A number of rare copy number variants (CNVs), including both deletions and duplications, have been associated with developmental disorders, including schizophrenia, autism, intellectual disability, and epilepsy. Pathogenicity may derive from dosage sensitivity of one or more genes contained within the CNV locus. To understand pathophysiology, the specific disease-causing gene(s) within each CNV need to be identified. In the present study, we test the hypothesis that ohnologs (genes retained after ancestral whole-genome duplication events, which are frequently dosage sensitive) are overrepresented in pathogenic CNVs. We selected three sets of genes implicated in copy number pathogenicity: (i) genes mapping within rare disease-associated CNVs, (ii) genes within de novo CNVs under negative genetic selection, and (iii) genes identified by clinical array comparative genome hybridization studies as potentially pathogenic. We compared the proportion of ohnologs between these gene sets and control genes, mapping to CNVs not known to be disease associated. We found that ohnologs are significantly overrepresented in genes mapping to pathogenic CNVs, irrespective of how CNVs were identified, with over 90% containing an ohnolog, compared with control CNVs >100 kb, where only about 30% contained an ohnolog. In some CNVs, such as del15p11.2 (CYFIP1) and dup/del16p13.11 (NDE1), the most plausible prior candidate gene was also an ohnolog, as were the genes VIPR2 and NRXN1, each found in short CNVs containing no other genes. Our results support the hypothesis that ohnologs represent critical dosage-sensitive elements of the genome, possibly responsible for some of the deleterious phenotypes observed for pathogenic CNVs and as such are readily identifiable candidate genes for further study.
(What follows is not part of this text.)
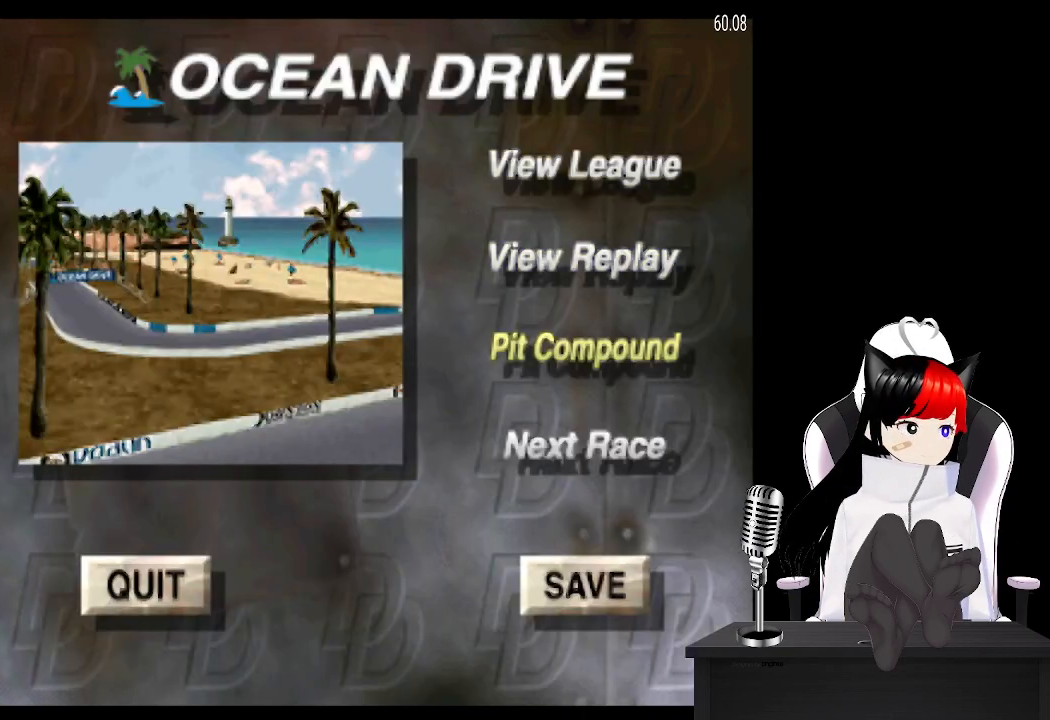
{"buttons": [], "left_stick": "center", "right_stick": "center", "events": [[83, "DPAD_DOWN", "down"], [167, "DPAD_DOWN", "up"], [283, "CROSS", "down"], [433, "CROSS", "up"]]}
Copy number variations in neurodevelopmental disorders.

Common neurodevelopmental disorders (including autism, speech and language delay, schizophrenia, epilepsy and intellectual disability) have complex aetiology, which is predominantly genomic, but also environmental in origin. They share a paradox, in that high heritability is matched by lowered fecundity, placing them under negative genetic selection. This implicates variants of recent origin, such as de novo mutations or common, very low-risk polymorphisms that escape negative selection. High or moderate risk variants have been discovered by chromosome analysis, genome sequencing and copy number variant (CNV) detection, including a 3Mb deletion causing 22q11.2 deletion syndrome (Velo-Cardio-Facial Syndrome) that has penetrance of up to 50% for schizophrenia. More recently, rare, recurrent and often de novo pathogenic CNVs, including deletions at NRXN1, 1q21.2, 15q11.2 and 15q13.3, 16p11.2 and duplications at VIPR2 and 16p13.11, have also been discovered. These have several unique features that differentiate them from Mendelian disease mutations in that they have incomplete penetrance, with moderate-to-high odds ratios for risk, and show diagnostic pleiotropy, increasing risk across the neurodevelopmental disorder spectrum. Some are also syndromic, with characteristic features such as facial dysmorphology, and other specific risks such as aortic dissection or obesity, implying that they might be better classified as distinct diagnoses. The discovery of pathogenic CNVs provide new opportunities for translation leading to patent benefit, including improvements in clinical genetic diagnosis and genetic counselling, the possibility of clinician decision-making tools for risk prediction, and the identification of drug targets and implementation of personalised medicine using stratification by genotype.